TEHRAN, Iran - Hard-line militiamen firing tear gas and throwing stones stormed a crowd of thousands of university students protesting yesterday for a second day, as Iran threatened a tougher crackdown on the opposition after the biggest antigovernment demonstrations in months.
More than 200 people were arrested in Tehran on Monday during protests by tens of thousands at universities nationwide, and Iran's top prosecutor warned that further unrest would not be tolerated.
He hinted that authorities could even pursue the top opposition leader, Mir Hossein Mousavi, an escalation that the government has so far balked at amid Iran's postelection turmoil.
Masked motorcyclists - most likely hard-line militiamen - harassed Mousavi yesterday at his Tehran office. An angry Mousavi confronted them, daring them, "Kill me!" before being hustled away by aides, according to pro-opposition Web sites.
Authorities appear concerned that the protest movement could pick up new steam after Monday's demonstrations.

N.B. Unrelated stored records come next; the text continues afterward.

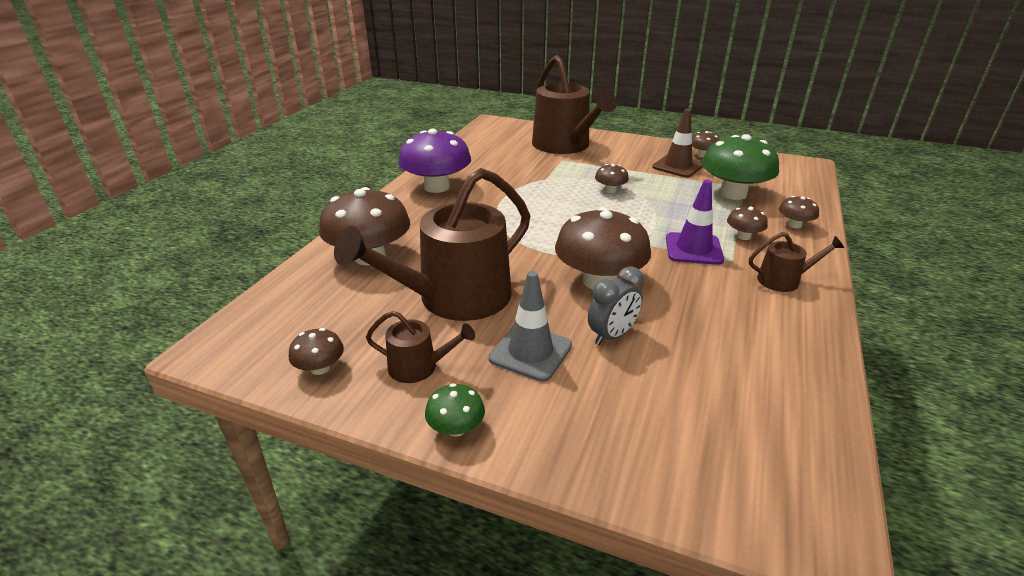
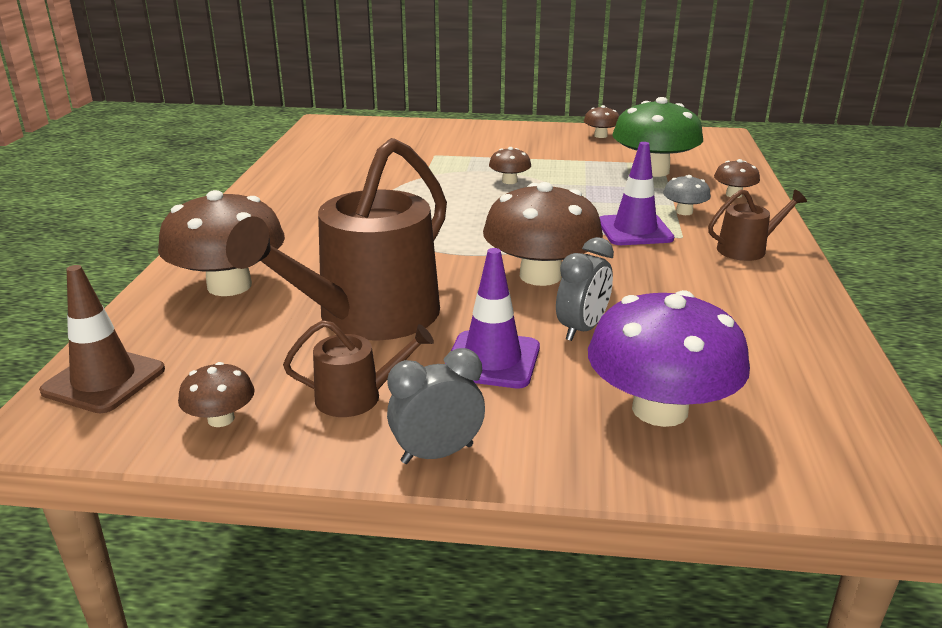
camera: 15 degrees left, 5 degrees down
purple mushroom [398,129,471,193] -> purple mushroom moved to [588,290,750,427]
green mushroom [425,383,485,437] -> grey clock [387,348,485,464]
grey traffic cone [489,271,572,382] -> purple traffic cone [451,248,540,388]
brown watering can [532,55,617,154] -> none
brown traffic cone [652,109,703,177] -> brown traffic cone moved to [39,265,165,413]
brown mushroom [727,206,768,240] -> grey mushroom [663,175,711,215]

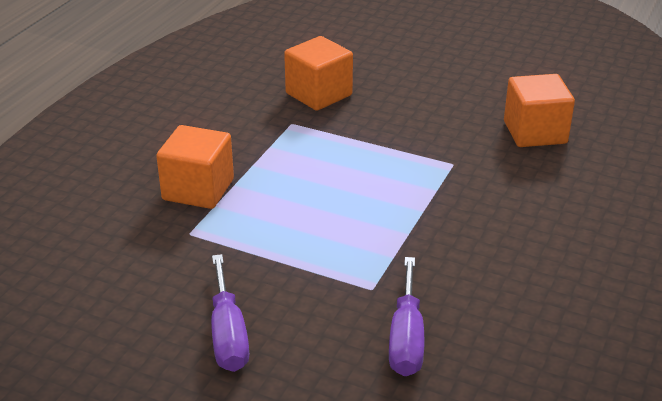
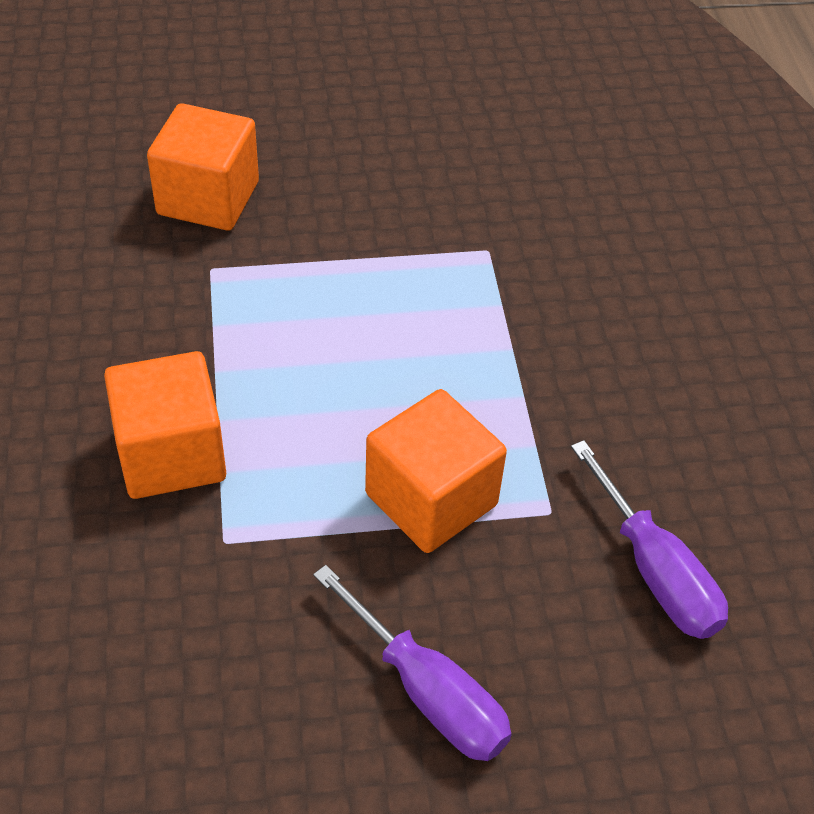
camera: 35 degrees left, 15 degrees up
orange cube [504,74,575,147] -> orange cube moved to [365,389,507,553]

A fierce crackdown since the summer crushed the mass protests that erupted after June's disputed presidential election. But Monday's unrest showed how students have revitalized the movement. They showed increased boldness, openly breaking the biggest taboo in Iran, burning pictures of Iran's supreme leader, Ayatollah Ali Khamenei, and chanting slogans against him.
The protests spilled into yesterday. Several thousand students rallied at Tehran University, chanting slogans and waving Iranian flags in front of the Engineering College when they were assaulted by hard-line Basij militiamen, witnesses said. They said at least one student was dragged away.
Footage posted on the Internet, said to be from yesterday, showed the crowd of students sitting in front of the college building, many wearing surgical masks and scarves over their faces against gas or to hide their identities. They clapped and chanted "Death to the dictator" and insults against President Mahmoud Ahmadinejad and his supporters.
They are then seen fleeing as Basijis rush after them, firing tear gas and throwing stones. Students jostled in the crowd to get away, some crying out in warning, "Basiji, Basiji!" while women screamed, "God is great!" Inside the college building, students lit papers in a bonfire to try to ward off clouds of tear gas.
About a dozen students also clashed with riot police outside the university, said witnesses who spoke on condition of anonymity, fearing retribution. Foreign journalists have been barred from covering protests.
Tehran's police chief, Gen. Azizullah Rajabzadeh, said 204 protesters, including 39 women, were arrested in the capital Monday and would be handed over to the judiciary.
Iran's top prosecutor, Gholam Hossein Mohseni Ejehi, warned that the judiciary would no longer tolerate protests. "So far, we have shown restraint. From today, no leniency will be applied," he said, according to the official IRNA news agency.
When asked if the judiciary would pursue Mousavi, he said, "We will not tolerate anyone who commits actions against security, and we will confront them," according to the Fars news agency. He also suggested prosecutors could go after Mahdi Hashemi, son of former President Akbar Hashemi Rafsanjani, the most powerful supporter of the opposition in the clerical hierarchy.